Me vestí como pude y salí del apartamento con un peso enorme en mi cabeza y el cuerpo totalmente desvencijado. Lo primero que hizo el doctor fue tomarme la tensión, la cual, para sorpresa mía y del médico también, estaba en 15 y medio, por encima de lo normal para un joven de 25 años. Al pesarme notó que estaba en 150 kilos, casi dos veces el peso normal para una persona de 1 metro con 80 centímetros, que es mi estatura.
El padre de mi amigo ordenó unos exámenes de sangre y me dijo que volviera al día siguiente con los resultados, no sin ante recetarme un medicamento para atenuar mi deplorable estado de ánimo. Así lo hice y fui al día siguiente de nuevo al encuentro con el médico, quien, al tener en sus manos los resultados, exclamó con voz muy serena:
-Mire, joven, tiene todos los valores altos, esto es, colesterol y triglicéridos. Su tensión ya vimos ayer que tampoco es buena. Pero hay otro aspecto que me llama la atención.
Y es que su glicemia, o lo que es lo mismo, la cantidad de azúcar en la sangre, es demasiado alta. Y es aquí cuando comenzó mi tragedia. Desde ese día, y luego de varios exámenes adicionales, supe que tenía diabetes tipo 2. Me enteré también de que las personas pueden tener este tipo de enfermedad durante muchos años antes de que les sea diagnosticada.
El papá de mi amigo me dijo que la diabetes es una enfermedad que se caracteriza por un aumento del azúcar en la sangre, puede ser de origen hereditario, por un desequilibrio metabólico debido al consumo de drogas, alcohol, tabaco y a la vida sedentaria, obesidad, artritis, arteriosclerosis o alguna emoción fuerte. También me explicó que popularmente a este padecimiento se le llama enfermedad de ricos, debido a que se presenta con mayor frecuencia en personas que se dan la gran vida con los grandes placeres del paladar y de la gula.
Me explicó que de cada tres personas que tienen diabetes tipo 2, una de ellas no lo sabe.
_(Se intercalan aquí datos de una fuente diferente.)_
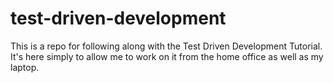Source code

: # test-driven-development
This is a repo for following along with the Test Driven Development Tutorial.
It's here simply to allow me to work on it from the home office as well as my laptop.

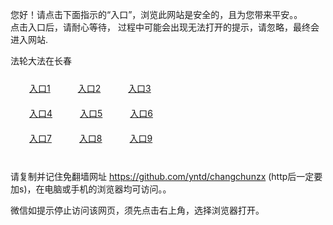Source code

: 您好！请点击下面指示的“入口”，浏览此网站是安全的，且为您带来平安。。 <br/>
点击入口后，请耐心等待， 过程中可能会出现无法打开的提示，请忽略，最终会进入网站. </br>

法轮大法在长春<br/>
<div style="padding:10px"><a style="margin:20px" target="_blank" href="https://d1hht2pmdhcrqm.cloudfront.net/2Qpsp?qhpkzwva" id="ccLink1" rel="nofollow">入口1</a> <a target="_blank" style="margin:20px" href="https://d2exrr7fv55mam.cloudfront.net/2Qpsp?qjfbx" id="ccLink2" rel="nofollow">入口2</a> <a style="margin:20px" target="_blank" href="https://d2s4j2sbh6thbl.cloudfront.net/2Qpsp?vwgra" id="ccLink3" rel="nofollow">入口3</a></div>

<div style="padding:10px" ><a style="margin:20px" target="_blank" href="https://d1hht2pmdhcrqm.cloudfront.net/2Qpsp?qhpkzwva" id="ccLink4" rel="nofollow">入口4</a> <a style="margin:20px" href="https://d2exrr7fv55mam.cloudfront.net/2Qpsp?qjfbx" target="_blank" id="ccLink5" rel="nofollow">入口5</a> <a style="margin:20px" href="https://d2s4j2sbh6thbl.cloudfront.net/2Qpsp?vwgra" target="_blank" id="ccLink6" rel="nofollow">入口6</a></div>

<div style="padding:10px"><a style="margin:20px" target="_blank" href="https://d1hht2pmdhcrqm.cloudfront.net/2Qpsp?qhpkzwva" id="ccLink7" rel="nofollow">入口7</a> <a style="margin:20px" href="https://d2exrr7fv55mam.cloudfront.net/2Qpsp?qjfbx" target="_blank" id="ccLink8" rel="nofollow">入口8</a> <a style="margin:20px" target="_blank" href="https://d2s4j2sbh6thbl.cloudfront.net/2Qpsp?vwgra" id="ccLink9" rel="nofollow">入口9</a></div>

<br/>



请复制并记住免翻墙网址 https://github.com/yntd/changchunzx (http后一定要加s)，在电脑或手机的浏览器均可访问。。<br/>

微信如提示停止访问该网页，须先点击右上角，选择浏览器打开。
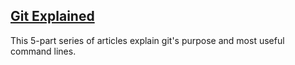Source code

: ## [Git Explained](https://dev.to/milu_franz/git-explained-the-basics-igc)
This 5-part series of articles explain git's purpose and most useful command lines.

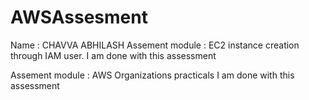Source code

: # AWSAssesment

Name : CHAVVA ABHILASH
Assement module : EC2 instance creation through IAM user.
I am done with this assessment

Assement module : AWS Organizations practicals
I am done with this assessment
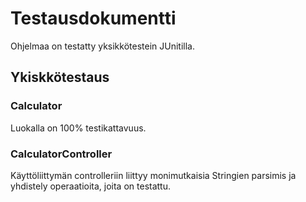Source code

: # Testausdokumentti

Ohjelmaa on testatty yksikkötestein JUnitilla. 

## Ykiskkötestaus

### Calculator
Luokalla on 100% testikattavuus.

### CalculatorController
Käyttöliittymän controlleriin liittyy monimutkaisia Stringien parsimis ja yhdistely operaatioita, joita on testattu. 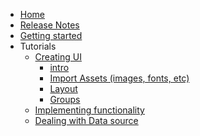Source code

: <!-- docs/_sidebar.md -->

* [Home](/)
* [Release Notes](release-notes.md)
* [Getting started](getting_started.md)
* Tutorials
  * [Creating UI]()
    * [intro](pages/ui_creating.md) 
    * [Import Assets (images, fonts, etc)](pages/import_assets.md) 
    * [Layout](pages/layout.md) 
    * [Groups](pages/groups.md) 
   * [Implementing functionality]() 
   * [Dealing with Data source]()
    
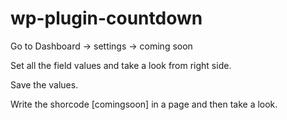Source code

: # wp-plugin-countdown

Go to Dashboard → settings → coming soon

Set all the field values and take a look from right side.

Save the values.

Write the shorcode [comingsoon] in a page and then take a look.
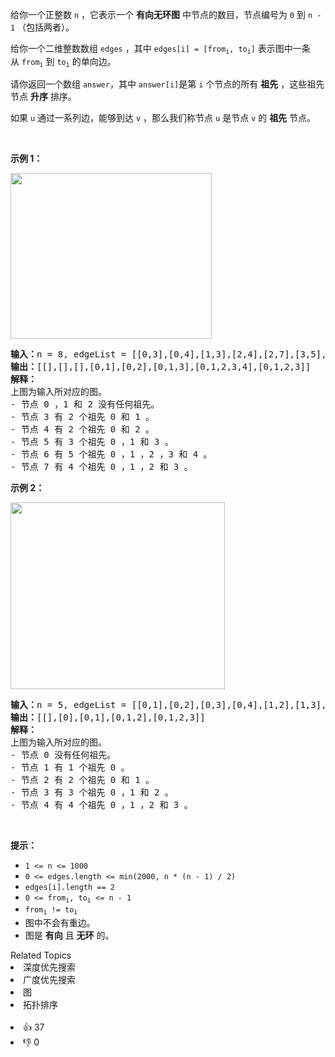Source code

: <p>给你一个正整数&nbsp;<code>n</code>&nbsp;，它表示一个 <strong>有向无环图</strong>&nbsp;中节点的数目，节点编号为&nbsp;<code>0</code>&nbsp;到&nbsp;<code>n - 1</code>&nbsp;（包括两者）。</p>

<p>给你一个二维整数数组&nbsp;<code>edges</code>&nbsp;，其中&nbsp;<code>edges[i] = [from<sub>i</sub>, to<sub>i</sub>]</code>&nbsp;表示图中一条从&nbsp;<code>from<sub>i</sub></code>&nbsp;到&nbsp;<code>to<sub>i</sub></code>&nbsp;的单向边。</p>

<p>请你返回一个数组&nbsp;<code>answer</code>，其中<em>&nbsp;</em><code>answer[i]</code>是第&nbsp;<code>i</code>&nbsp;个节点的所有&nbsp;<strong>祖先</strong>&nbsp;，这些祖先节点&nbsp;<strong>升序</strong>&nbsp;排序。</p>

<p>如果 <code>u</code>&nbsp;通过一系列边，能够到达 <code>v</code>&nbsp;，那么我们称节点 <code>u</code>&nbsp;是节点 <code>v</code>&nbsp;的 <strong>祖先</strong>&nbsp;节点。</p>

<p>&nbsp;</p>

<p><strong>示例 1：</strong></p>

<p><img alt="" src="https://assets.leetcode.com/uploads/2019/12/12/e1.png" style="width: 322px; height: 265px;" /></p>

<pre><b>输入：</b>n = 8, edgeList = [[0,3],[0,4],[1,3],[2,4],[2,7],[3,5],[3,6],[3,7],[4,6]]
<b>输出：</b>[[],[],[],[0,1],[0,2],[0,1,3],[0,1,2,3,4],[0,1,2,3]]
<strong>解释：</strong>
上图为输入所对应的图。
- 节点 0 ，1 和 2 没有任何祖先。
- 节点 3 有 2 个祖先 0 和 1 。
- 节点 4 有 2 个祖先 0 和 2 。
- 节点 5 有 3 个祖先 0 ，1 和 3 。
- 节点 6 有 5 个祖先 0 ，1 ，2 ，3 和 4 。
- 节点 7 有 4 个祖先 0 ，1 ，2 和 3 。
</pre>

<p><strong>示例 2：</strong></p>

<p><img alt="" src="https://assets.leetcode.com/uploads/2019/12/12/e2.png" style="width: 343px; height: 299px;" /></p>

<pre><b>输入：</b>n = 5, edgeList = [[0,1],[0,2],[0,3],[0,4],[1,2],[1,3],[1,4],[2,3],[2,4],[3,4]]
<b>输出：</b>[[],[0],[0,1],[0,1,2],[0,1,2,3]]
<strong>解释：</strong>
上图为输入所对应的图。
- 节点 0 没有任何祖先。
- 节点 1 有 1 个祖先 0 。
- 节点 2 有 2 个祖先 0 和 1 。
- 节点 3 有 3 个祖先 0 ，1 和 2 。
- 节点 4 有 4 个祖先 0 ，1 ，2 和 3 。
</pre>

<p>&nbsp;</p>

<p><strong>提示：</strong></p>

<ul> 
 <li><code>1 &lt;= n &lt;= 1000</code></li> 
 <li><code>0 &lt;= edges.length &lt;= min(2000, n * (n - 1) / 2)</code></li> 
 <li><code>edges[i].length == 2</code></li> 
 <li><code>0 &lt;= from<sub>i</sub>, to<sub>i</sub> &lt;= n - 1</code></li> 
 <li><code>from<sub>i</sub> != to<sub>i</sub></code></li> 
 <li>图中不会有重边。</li> 
 <li>图是 <strong>有向</strong> 且 <strong>无环</strong> 的。</li> 
</ul>

<div><div>Related Topics</div><div><li>深度优先搜索</li><li>广度优先搜索</li><li>图</li><li>拓扑排序</li></div></div><br><div><li>👍 37</li><li>👎 0</li></div>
Esto es porque a menudo el tipo 2 es asintomática. También me enteré de que en las personas que sí tienen síntomas puede que estos no sean severos, y, por lo tanto, la gente tiende a soportarlos o a ignorarlos, como hice yo, no obstante, estos también son signos de azúcar alto en la sangre.
Vivir con la diabetes es sin duda una limitante. No puedes comer con libertad por estar sometido a una rigurosa dieta que debes cumplir a la letra, porque de lo contrario, las consecuencias de los abusos debes pagarlas muy caras. Debo decir, por mi experiencia, que la diabetes es una condición que afecta muchos aspectos de mi vida diaria.
Quien tiene diabetes también tiene pensamientos o sentimientos sobre la diabetes. Al principio uno vive estados de negación, cólera y depresión, hasta que se adapta. Hay como unir y venir de cada una de estas etapas a medida que uno cambia de medicina. Sin embargo, pienso que lo más importante es la actitud que se tenga frente a esta enfermedad. Creo que el hombre o la mujer que padece diabetes no debe ser considerado inválido, ni siquiera limitado, en cuanto a lo que puede hacer o disfrutar en la vida. Solo necesita conocerse, aceptarse y aprender a utilizar todos sus recursos.